So among the many stories that could be written in the wake of President Ford’s death, which headline grabs the top spot today?

Well, that President Ford disagreed with President Bush about the Iraq War, of course. It didn’t take long for the anti-war forces to use the corpse of a former President as a bludgeon.

Former president Gerald R. Ford said in an embargoed interview in July 2004 that the Iraq war was not justified. “I don’t think I would have gone to war,” he said a little more than a year after President Bush launched the invasion advocated and carried out by prominent veterans of Ford’s own administration.

In a four-hour conversation at his house in Beaver Creek, Colo., Ford “very strongly” disagreed with the current president’s justifications for invading Iraq and said he would have pushed alternatives, such as sanctions, much more vigorously. In the tape-recorded interview, Ford was critical not only of Bush but also of Vice President Cheney — Ford’s White House chief of staff — and then-Defense Secretary Donald H. Rumsfeld, who served as Ford’s chief of staff and then his Pentagon chief.

Let’s look at what was really said, though. Did President Ford seriously disagree with the war in 2004? According to the article, perhaps not as much as Bob Woodward would have us believe. This quote first:

“I don’t think, if I had been president, on the basis of the facts as I saw them publicly,” he said, “I don’t think I would have ordered the Iraq war. I would have maximized our effort through sanctions, through restrictions, whatever, to find another answer.”

Note the qualifier, “..as I saw them publicly…” because that’s very important. Ford understood, as many, including Woodward apparently do not, that President Bush had access to far more information than any of us did through public sources. It is not a real stretch to think that the President had access to, at the very least, the bare bones of the Oil for Food Scandal that demonstrated decisively that sanctions were not working and would not work so long as Saddam Hussein could buy his way out of them. Ford also could not have seen the intelligence that was reaching the President from the other dozen or so nations that also affirmed that Saddam was both very deep into supporting terrorists and producing WMDs, a combination that very much threatened our interests.
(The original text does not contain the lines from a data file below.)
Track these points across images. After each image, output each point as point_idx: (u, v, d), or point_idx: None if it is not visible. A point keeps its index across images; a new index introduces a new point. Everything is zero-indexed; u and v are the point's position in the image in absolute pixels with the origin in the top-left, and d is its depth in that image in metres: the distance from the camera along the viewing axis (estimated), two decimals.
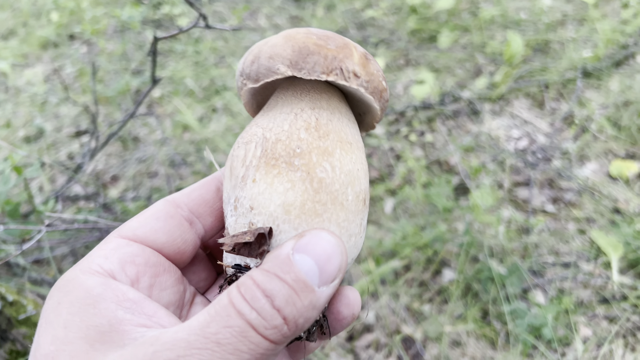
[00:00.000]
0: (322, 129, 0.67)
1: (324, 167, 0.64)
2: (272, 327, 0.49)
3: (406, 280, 2.35)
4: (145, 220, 0.67)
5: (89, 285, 0.56)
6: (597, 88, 3.27)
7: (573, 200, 2.63)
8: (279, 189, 0.61)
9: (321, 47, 0.66)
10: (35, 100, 3.75)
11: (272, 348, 0.50)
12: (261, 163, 0.64)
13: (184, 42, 4.22)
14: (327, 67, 0.66)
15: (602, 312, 2.14)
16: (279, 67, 0.66)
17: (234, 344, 0.48)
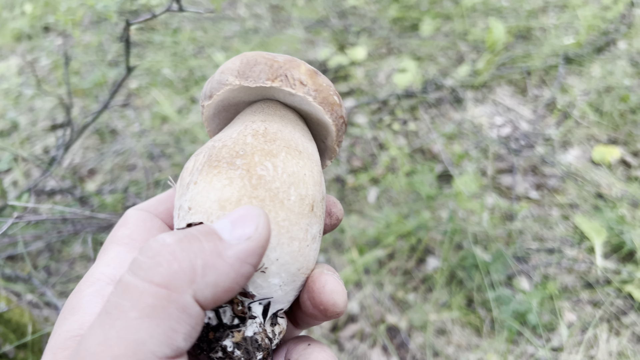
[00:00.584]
0: (270, 136, 0.66)
1: (265, 165, 0.62)
2: (156, 266, 0.47)
3: (390, 269, 2.32)
4: (135, 226, 0.69)
5: (83, 294, 0.59)
6: (579, 74, 3.26)
7: (556, 186, 2.62)
8: (216, 186, 0.59)
9: (268, 59, 0.69)
10: (8, 94, 3.65)
11: (162, 295, 0.46)
12: (204, 167, 0.62)
13: (162, 33, 4.14)
14: (272, 74, 0.67)
15: (586, 297, 2.14)
16: (227, 78, 0.68)
17: (117, 306, 0.46)
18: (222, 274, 0.49)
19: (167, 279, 0.46)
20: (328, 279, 0.63)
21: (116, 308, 0.46)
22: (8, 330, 1.65)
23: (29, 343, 1.66)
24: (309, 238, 0.63)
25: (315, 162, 0.69)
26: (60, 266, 2.29)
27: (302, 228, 0.62)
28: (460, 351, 2.02)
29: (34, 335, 1.66)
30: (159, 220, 0.72)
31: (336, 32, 4.03)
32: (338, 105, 0.72)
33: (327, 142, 0.78)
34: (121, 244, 0.67)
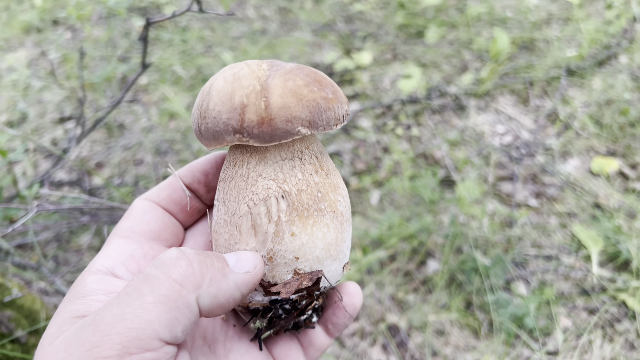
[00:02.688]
0: (324, 166, 0.73)
1: (340, 201, 0.72)
2: (177, 267, 0.58)
3: (391, 270, 2.37)
4: (136, 218, 0.78)
5: (86, 281, 0.67)
6: (580, 86, 3.32)
7: (555, 195, 2.68)
8: (319, 235, 0.68)
9: (328, 101, 0.69)
10: (17, 85, 3.69)
11: (175, 289, 0.56)
12: (294, 217, 0.68)
13: (171, 31, 4.18)
14: (337, 118, 0.71)
15: (582, 304, 2.19)
16: (299, 129, 0.67)
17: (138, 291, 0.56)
18: (221, 290, 0.61)
19: (182, 278, 0.57)
20: None
21: (136, 291, 0.56)
22: (20, 315, 1.69)
23: (41, 329, 1.70)
24: None
25: None
26: (69, 256, 2.33)
27: (347, 228, 0.75)
28: (458, 352, 2.07)
29: (46, 321, 1.70)
30: (160, 209, 0.81)
31: (342, 36, 4.08)
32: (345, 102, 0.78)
33: None
34: (122, 236, 0.75)
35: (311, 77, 0.69)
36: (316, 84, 0.69)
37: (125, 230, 0.76)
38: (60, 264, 2.32)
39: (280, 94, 0.66)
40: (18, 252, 2.29)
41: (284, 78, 0.68)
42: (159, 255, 0.61)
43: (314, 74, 0.71)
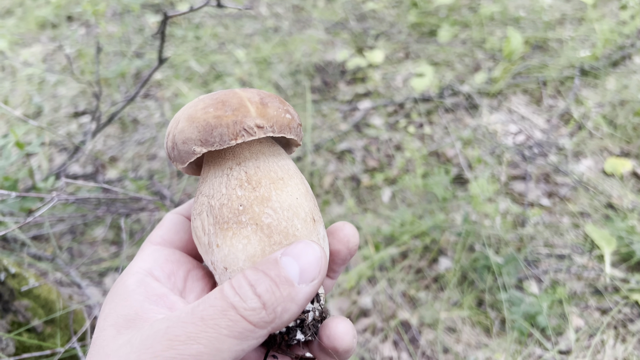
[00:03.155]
0: (253, 180, 0.75)
1: (267, 213, 0.72)
2: (250, 309, 0.59)
3: (403, 267, 2.37)
4: (167, 228, 0.84)
5: (127, 283, 0.71)
6: (594, 87, 3.31)
7: (568, 195, 2.67)
8: (239, 247, 0.70)
9: (220, 118, 0.72)
10: (32, 80, 3.72)
11: (249, 329, 0.59)
12: (217, 230, 0.72)
13: (184, 27, 4.20)
14: (233, 133, 0.72)
15: (595, 304, 2.19)
16: (194, 149, 0.72)
17: (215, 320, 0.58)
18: (293, 314, 0.63)
19: (256, 320, 0.59)
20: None
21: (212, 319, 0.58)
22: (37, 305, 1.71)
23: (57, 319, 1.72)
24: (321, 239, 0.77)
25: (296, 174, 0.79)
26: (83, 248, 2.36)
27: (315, 239, 0.74)
28: (469, 349, 2.07)
29: (62, 311, 1.72)
30: (189, 222, 0.86)
31: (355, 34, 4.09)
32: (292, 120, 0.79)
33: (291, 142, 0.88)
34: (155, 243, 0.81)
35: (216, 100, 0.74)
36: (217, 104, 0.73)
37: (158, 237, 0.82)
38: (74, 255, 2.34)
39: (181, 120, 0.74)
40: (33, 243, 2.31)
41: (190, 105, 0.76)
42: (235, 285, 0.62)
43: (224, 97, 0.75)
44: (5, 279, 1.60)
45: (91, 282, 2.02)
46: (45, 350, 1.59)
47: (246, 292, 0.60)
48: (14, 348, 1.52)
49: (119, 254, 2.29)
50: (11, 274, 1.64)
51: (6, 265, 1.63)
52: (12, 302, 1.62)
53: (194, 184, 2.68)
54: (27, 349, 1.56)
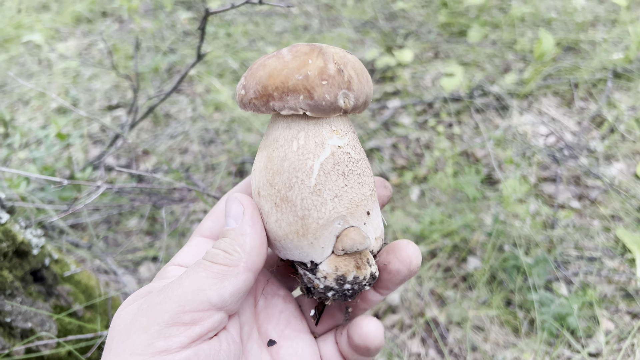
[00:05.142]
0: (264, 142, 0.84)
1: None
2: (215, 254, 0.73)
3: (432, 265, 2.39)
4: (216, 218, 0.88)
5: (168, 269, 0.82)
6: (626, 90, 3.27)
7: (599, 198, 2.65)
8: None
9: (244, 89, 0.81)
10: (68, 73, 3.81)
11: (223, 268, 0.71)
12: None
13: (216, 24, 4.26)
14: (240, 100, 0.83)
15: (625, 307, 2.17)
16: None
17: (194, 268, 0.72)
18: (253, 242, 0.76)
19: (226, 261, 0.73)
20: None
21: (193, 270, 0.71)
22: (78, 290, 1.77)
23: (97, 304, 1.78)
24: (264, 215, 0.81)
25: (265, 147, 0.82)
26: (118, 237, 2.42)
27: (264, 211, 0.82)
28: (497, 348, 2.08)
29: (102, 298, 1.77)
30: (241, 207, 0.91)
31: (384, 33, 4.10)
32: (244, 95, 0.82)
33: None
34: (203, 234, 0.88)
35: None
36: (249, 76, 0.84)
37: (206, 229, 0.88)
38: (109, 244, 2.40)
39: None
40: (71, 231, 2.38)
41: None
42: None
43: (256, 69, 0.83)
44: (50, 264, 1.66)
45: (127, 271, 2.08)
46: (86, 333, 1.65)
47: (210, 249, 0.74)
48: (56, 330, 1.58)
49: (153, 244, 2.34)
50: (54, 259, 1.70)
51: (50, 251, 1.69)
52: (55, 286, 1.67)
53: (227, 178, 2.72)
54: (69, 332, 1.62)
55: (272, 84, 0.75)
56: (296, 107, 0.75)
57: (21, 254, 1.52)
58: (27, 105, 3.58)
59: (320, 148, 0.78)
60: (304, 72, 0.74)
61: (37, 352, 1.47)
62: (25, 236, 1.53)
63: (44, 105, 3.54)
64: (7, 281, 1.42)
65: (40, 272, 1.62)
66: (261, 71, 0.77)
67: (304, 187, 0.77)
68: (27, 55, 4.10)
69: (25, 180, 2.14)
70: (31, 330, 1.48)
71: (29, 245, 1.54)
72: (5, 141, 2.68)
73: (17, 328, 1.45)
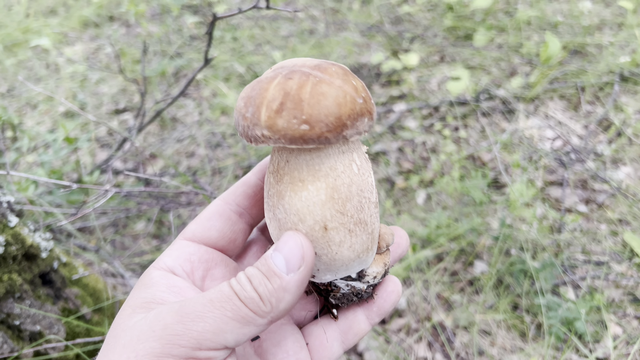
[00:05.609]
0: (280, 173, 0.77)
1: (279, 209, 0.76)
2: (250, 298, 0.67)
3: (438, 269, 2.38)
4: (201, 222, 0.86)
5: (152, 275, 0.79)
6: (634, 93, 3.26)
7: (606, 202, 2.64)
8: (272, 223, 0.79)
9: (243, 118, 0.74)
10: (75, 77, 3.83)
11: (251, 316, 0.67)
12: None
13: (222, 29, 4.28)
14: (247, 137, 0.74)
15: (633, 312, 2.16)
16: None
17: (221, 303, 0.66)
18: (289, 303, 0.70)
19: (255, 309, 0.68)
20: None
21: (220, 302, 0.67)
22: (86, 293, 1.78)
23: (104, 308, 1.78)
24: (334, 246, 0.77)
25: (324, 178, 0.76)
26: (125, 241, 2.43)
27: (322, 247, 0.76)
28: (504, 353, 2.07)
29: (109, 301, 1.78)
30: (228, 211, 0.88)
31: (390, 37, 4.11)
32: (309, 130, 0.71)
33: None
34: (186, 238, 0.85)
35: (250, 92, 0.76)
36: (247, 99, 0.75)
37: (189, 232, 0.86)
38: (117, 248, 2.41)
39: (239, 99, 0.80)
40: (79, 235, 2.39)
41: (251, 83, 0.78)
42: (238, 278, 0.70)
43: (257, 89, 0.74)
44: (58, 267, 1.67)
45: (134, 274, 2.08)
46: (94, 336, 1.66)
47: (245, 284, 0.68)
48: (64, 333, 1.59)
49: (160, 247, 2.35)
50: (62, 262, 1.71)
51: (58, 254, 1.70)
52: (63, 289, 1.68)
53: (233, 181, 2.73)
54: (77, 334, 1.62)
55: (345, 113, 0.70)
56: (362, 130, 0.74)
57: (30, 257, 1.54)
58: (35, 109, 3.60)
59: (367, 162, 0.79)
60: (359, 95, 0.72)
61: (46, 355, 1.48)
62: (34, 239, 1.54)
63: (52, 109, 3.57)
64: (16, 284, 1.43)
65: (48, 275, 1.63)
66: (325, 101, 0.69)
67: (371, 204, 0.77)
68: (35, 59, 4.13)
69: (33, 183, 2.15)
70: (40, 333, 1.49)
71: (38, 248, 1.55)
72: (14, 145, 2.70)
73: (25, 331, 1.45)
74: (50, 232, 2.27)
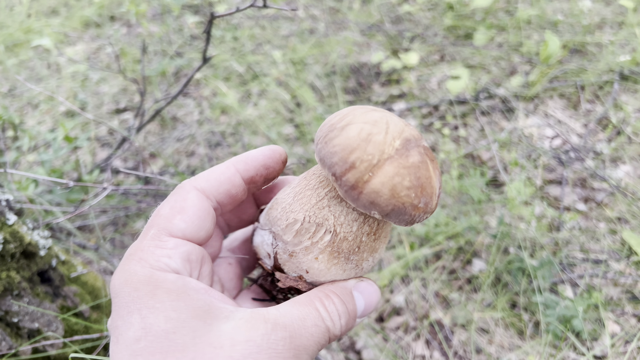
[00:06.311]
0: (378, 233, 0.84)
1: (369, 261, 0.85)
2: (337, 332, 0.75)
3: (436, 267, 2.39)
4: (191, 220, 0.77)
5: (171, 279, 0.69)
6: (633, 92, 3.26)
7: (605, 201, 2.64)
8: (332, 272, 0.83)
9: (414, 208, 0.75)
10: (76, 77, 3.85)
11: (328, 341, 0.74)
12: (326, 250, 0.81)
13: (222, 28, 4.29)
14: (409, 221, 0.77)
15: (632, 310, 2.16)
16: (374, 213, 0.75)
17: (314, 332, 0.71)
18: (351, 328, 0.80)
19: (334, 338, 0.76)
20: None
21: (314, 338, 0.72)
22: (84, 291, 1.79)
23: (102, 305, 1.80)
24: None
25: None
26: (125, 239, 2.44)
27: None
28: (502, 351, 2.07)
29: (108, 298, 1.79)
30: (211, 209, 0.81)
31: (390, 36, 4.11)
32: None
33: None
34: (175, 235, 0.75)
35: (419, 182, 0.73)
36: (418, 190, 0.73)
37: (179, 231, 0.76)
38: (116, 246, 2.42)
39: (382, 182, 0.71)
40: (78, 233, 2.40)
41: (397, 172, 0.72)
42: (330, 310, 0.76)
43: (426, 180, 0.74)
44: (56, 265, 1.68)
45: None
46: (92, 334, 1.67)
47: (336, 320, 0.75)
48: (63, 331, 1.60)
49: None
50: (61, 260, 1.72)
51: (57, 252, 1.71)
52: (62, 287, 1.69)
53: None
54: (75, 332, 1.63)
55: None
56: None
57: (28, 255, 1.55)
58: (36, 109, 3.62)
59: None
60: None
61: (44, 352, 1.49)
62: (32, 237, 1.56)
63: (53, 108, 3.58)
64: (14, 282, 1.44)
65: (47, 273, 1.64)
66: None
67: None
68: (36, 59, 4.14)
69: (33, 182, 2.17)
70: (38, 330, 1.50)
71: (36, 246, 1.56)
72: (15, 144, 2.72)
73: (24, 328, 1.47)
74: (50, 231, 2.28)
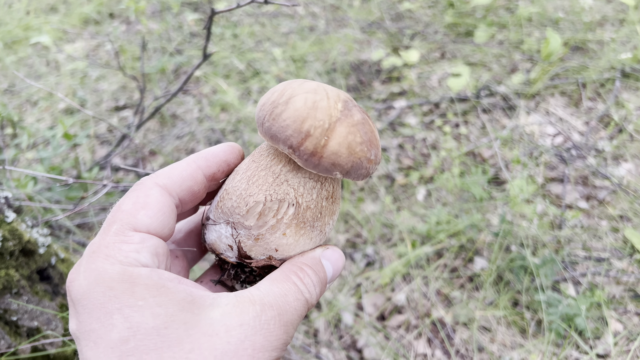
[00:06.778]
0: (335, 195, 0.89)
1: (330, 224, 0.89)
2: (314, 301, 0.79)
3: (438, 265, 2.38)
4: (155, 216, 0.74)
5: (145, 274, 0.66)
6: (635, 89, 3.25)
7: (607, 199, 2.63)
8: (301, 243, 0.85)
9: (368, 161, 0.82)
10: (75, 74, 3.83)
11: (307, 311, 0.78)
12: (292, 224, 0.84)
13: (222, 25, 4.27)
14: (365, 175, 0.84)
15: (634, 308, 2.15)
16: (336, 173, 0.81)
17: (297, 306, 0.74)
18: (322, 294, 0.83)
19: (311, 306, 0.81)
20: None
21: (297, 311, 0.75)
22: None
23: None
24: None
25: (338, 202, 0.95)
26: None
27: None
28: (504, 349, 2.06)
29: None
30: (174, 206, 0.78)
31: (391, 34, 4.09)
32: None
33: None
34: (140, 230, 0.71)
35: (367, 137, 0.82)
36: (368, 144, 0.82)
37: (143, 226, 0.72)
38: None
39: (339, 142, 0.79)
40: (77, 231, 2.39)
41: (349, 131, 0.80)
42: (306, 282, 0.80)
43: (371, 134, 0.83)
44: (56, 263, 1.66)
45: None
46: None
47: (312, 291, 0.79)
48: (62, 329, 1.58)
49: None
50: (60, 258, 1.71)
51: (56, 250, 1.70)
52: (61, 285, 1.68)
53: None
54: None
55: None
56: None
57: (27, 253, 1.53)
58: (35, 106, 3.60)
59: None
60: None
61: (43, 351, 1.48)
62: (31, 235, 1.54)
63: (52, 106, 3.56)
64: (13, 280, 1.43)
65: (46, 271, 1.63)
66: None
67: None
68: (35, 56, 4.12)
69: (32, 180, 2.15)
70: (37, 329, 1.48)
71: (35, 244, 1.55)
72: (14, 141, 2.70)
73: (23, 327, 1.45)
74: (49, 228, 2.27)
The real nut of the article here is not that Ford disagreed with the war itself but that he disagreed with the lead rationale the President presented to support the war. New York Daily News Washington Bureau Chief Thomas DeFrank interviewed him this past November and noted this:

Ford was a few weeks shy of his 93rd birthday as we chatted for about 45 minutes. He’d been visited by President Bush three weeks earlier and said he’d told Bush he supported the war in Iraq but that the 43rd President had erred by staking the invasion on weapons of mass destruction.

“Saddam Hussein was an evil person and there was justification to get rid of him,” he observed, “but we shouldn’t have put the basis on weapons of mass destruction. That was a bad mistake. Where does [Bush] get his advice?”

Now, that first part seems to directly contradict Woodward’s account. It is more than possible that Ford’s opinions changed. That would make sense since what we now know publicly is different from what we knew in 2004. We now know that Hussein was bribing his way to getting the sanctions lifted and that he had all his WMD programs hunkered down in the starting block ready for that to happen. We know that his genocide was far worse than we had imagined. We know that he was far more tied into international terrorism than his cash payments to suicide bombers and sheltering of the first WTC bomber indicated.

All of those facts make a persuasive argument for removing Hussein by any means at our disposal. It’s not difficult to imagine that Ford, who was quite a smart man, would be presuaded by them.

Ford’s problem with the “runup” to the war was the same problem I had: Saddams WMDs were the weakest argument to use with the American people. You could make other arguments, as the President did, but when push comes to shove, you have to pick one to lead the list of complaints. Bush picked WMDs mostly because that had to lead the case he made to the UN. No other argument would ever have worked and anyone with a lick of sense understands that.

As to the question of where Bush got his advice, I don’t you have to look any farther than the feckless Colin Powell and our quisling State Department. The months of pleading to the UN for permission to do something we had the absolute right to do thank to the 1991 cease-fire was a ridiculous and embarassing episode for the nation and for the President.

This interview is going to be painted as another splotch on the record of President Bush, made more important because Gerald Ford was a gracious man who eschewed the petty criticism and rank opportunism of other living former Presidents. His words will carry great weight because he gave us so few in his later years.

But we must be sure that we don’t distort his words either. Bob Woodward, whose stock and trade should be to accurately and objectively report what he is told, has not done that. In the end, Ford and Bush really weren’t that far apart.

One Response to “In Death, He is Their Weapon.”

  1. Gary says:

    Thank you for posting this. I have been dismayed and angered by the media using Ford’s quotes out of context. The man has passed away. We should be mourning his death, not using an out-of-context quote he said nearly 3 years ago be a political firestorm. It’s really ridiculous.